Avec le classique duo d’un instrument à corde et d’un à vent, ils ont là une base parfaite présente dans toutes les cultures musicales du monde « C’est la job du musicien que d’être interprète d’autres cultures », mentionne Charles, le guitariste du duo. C’est d’ailleurs là leur défi. Grâce à leur musique, il est question de chercher à prouver que la musique classique est mondialement la même, à la base. 

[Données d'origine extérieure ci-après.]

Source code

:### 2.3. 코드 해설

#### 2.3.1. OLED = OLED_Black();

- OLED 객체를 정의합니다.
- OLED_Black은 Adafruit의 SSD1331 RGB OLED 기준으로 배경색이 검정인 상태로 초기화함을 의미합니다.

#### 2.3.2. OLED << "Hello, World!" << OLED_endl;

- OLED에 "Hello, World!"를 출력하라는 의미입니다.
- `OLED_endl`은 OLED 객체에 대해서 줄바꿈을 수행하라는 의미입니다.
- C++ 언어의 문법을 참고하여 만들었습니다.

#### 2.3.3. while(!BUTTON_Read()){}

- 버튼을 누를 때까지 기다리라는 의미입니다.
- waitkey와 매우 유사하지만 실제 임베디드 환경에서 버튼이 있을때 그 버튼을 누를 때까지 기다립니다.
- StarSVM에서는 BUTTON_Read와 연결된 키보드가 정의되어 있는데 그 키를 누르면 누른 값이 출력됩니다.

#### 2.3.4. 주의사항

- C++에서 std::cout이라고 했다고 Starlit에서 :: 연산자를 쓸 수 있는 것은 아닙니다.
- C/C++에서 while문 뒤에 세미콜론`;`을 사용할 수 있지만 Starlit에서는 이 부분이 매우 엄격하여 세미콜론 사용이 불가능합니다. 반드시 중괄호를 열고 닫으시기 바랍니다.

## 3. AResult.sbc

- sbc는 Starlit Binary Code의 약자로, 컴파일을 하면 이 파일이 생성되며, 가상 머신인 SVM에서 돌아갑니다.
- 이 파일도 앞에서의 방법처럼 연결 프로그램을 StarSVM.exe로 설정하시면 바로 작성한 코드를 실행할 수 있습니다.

Ensuite, ce sont les cultures de chacun qui viennent rajouter les « épices » qui vont faire la différence. En interprétant des musiques du monde, Duo Beija-Flor prouve qu’on peut unifier toutes les cultures et toutes les nations grâce à des thèmes universels. Le groupe rajoute que « on est tous pareils, en musique il n’y a ni paroles ni frontières, ça touche tout le monde de la même manière ». Le genre ethno classique, selon ce duo, se retrouve alors dans toutes disciplines artistiques.

Briser les préjugés

Un autre gros enjeu du groupe est de sortir la musique classique des préjugés. Selon eux, la musique classique est accessible pour tous les goûts et tous les âges, elle n’est pas réservée qu’à une classe sociale particulière. 

« On veut vraiment sortir la musique classique de l’époque baroque. »

-Marie-Noëlle Choquette

D’ailleurs, lorsqu’on leur a demandé si leur musique était accessible à tous, c’est sans hésitations qu’ils ont répondu oui. « C’est la musique qui, je pense, a le potentiel de plaire à la majorité des gens, mais les gens ont en peur de par sa connotation nationaliste et bourgeoise », croit Marie-Noëlle, joueuse de flûte depuis son plus jeune âge. Charles, lui, nous rappelle que la musique dite classique peut et doit se transformer. « C’est dans la forme que la musique classique doit se renouveler et non dans son écriture ou son répertoire », estime-t-il. La musique classique ne doit donc pas rester figée dans une époque, nous propose le groupe. 

Pour ce qui est de leurs futurs projets, ils aspirent, après avoir produit trois albums basés sur un tour du monde musical, à proposer un opus de base canadienne, d’ici, en collaboration avec une jeune compositrice de Yellowknife qui voudrait s’inspirer de la glace et du nord.